Reading text —
□ □ □ □
Just at my parents for some brief internet access (I don't have a phone line yet at the new house so no wifi and mobile internet 3G is non existent so can't do FF at the moment. Argghhhh!)

Diesy - can you not fly into Birmingham? Bicester is on the rail line from Birmingham to London so that is the easiest. 

Cem - I agree that anyone that doesn't cancel their place before Weds evening if they can't make it will need to cover their buffet food. 

Suity - no problem with bringing food for the littler ones. I would only expect those that would usually eat from a childs menu to order from it e.g. My E will have a kids meal but I will prob pack some sandwiches for F and give him a couple of bits of E's plate. 

Is their anyone that has specific dietary requirements that I need to be aware of? 

GG - just done a quick calculation and based on current numbers, the room cost (which as Suity said is increased due to the move to a bigger room @ £145 to accommodate numbers) will be covered by the £5 deposit and may mean that we can take a small amount off the cost of the buffet. We won't know until numbers are confirmed though. 

Looking forward to catching up with people at the weekend. 

Lou
X


----------



## ElsieMay

Thanks again for organising this.
□ □ □ □
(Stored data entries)
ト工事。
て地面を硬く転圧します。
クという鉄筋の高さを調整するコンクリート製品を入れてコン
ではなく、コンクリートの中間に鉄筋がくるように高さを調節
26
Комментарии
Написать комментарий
□ □ □ □
Study questions —
(1) In the meetup thread, how much does the bigger room cost?
(2) Transcribe the part of the meetup thread between "Diesy - can" and "of E's plate.", inclusive.
(3) Continue the meetup thread from the point where it ends.

Answers given —
(1) £145

(2)
Diesy - can you not fly into Birmingham? Bicester is on the rail line from Birmingham to London so that is the easiest. 

Cem - I agree that anyone that doesn't cancel their place before Weds evening if they can't make it will need to cover their buffet food. 

Suity - no problem with bringing food for the littler ones. I would only expect those that would usually eat from a childs menu to order from it e.g. My E will have a kids meal but I will prob pack some sandwiches for F and give him a couple of bits of E's plate.

(3)
I better pay for 2 buffet places (me and L).  L will see and want the buffet.  I would rather pay for L to have the buffet and then I dont need to worry about her being a pig bin!
Thanks
EM


----------



## kylecat

Hi all - looking forward to catching up with everyone on saturday - I was just wondering if anyone wanted a little life back pack thingy? It's great for children just starting to walk as it's like a pair of reins combined with a backpack which you can store things in e.g. snacks, drinks etc.

http://www.johnlewis.com/231611552/Product.aspx

I paid about £15 for it at the time so if anyone would like it for a fiver then it's yours - please PM me!

Love to all Kylecat xxx

/links


----------



## Roo67

total longshot  - anyone have room for 3 little boys and their mummy ??

I was planning on going to my brothers after the meet to break up the journey on the way home but he is doing major building work to his house and therefore we are unable to go there. I was just wondering if there was anyone that lives North/midlands ish that might be able to put my and the boys up on sunday night  

R x


----------



## suitcase of dreams

sadly we are not in the right direction or you would have been more than welcome Roo   
Suitcase
x


----------



## Elpida

Roo I have a double bed in a decent sized spare room in birmingham which you're more than welcome to use. I'm not staying on Saturday night in Bicester but will be home on Sunday. PM me if that's a help.


----------



## caramac

Kylecat - I have PM'd you about the backpack - I would love it!

cem - to confirm we are still coming and will pay for one adult buffet and I'll bring some bits for J's lunch and will then order off the children's menu for his dinner if that's okay?


----------



## EllsBee

Hi Cem,

Just wanted to let you know that I now won't be able to attend the gathering on Saturday. So, hopefully this is enough notice for you to take me off the list.

Thanks.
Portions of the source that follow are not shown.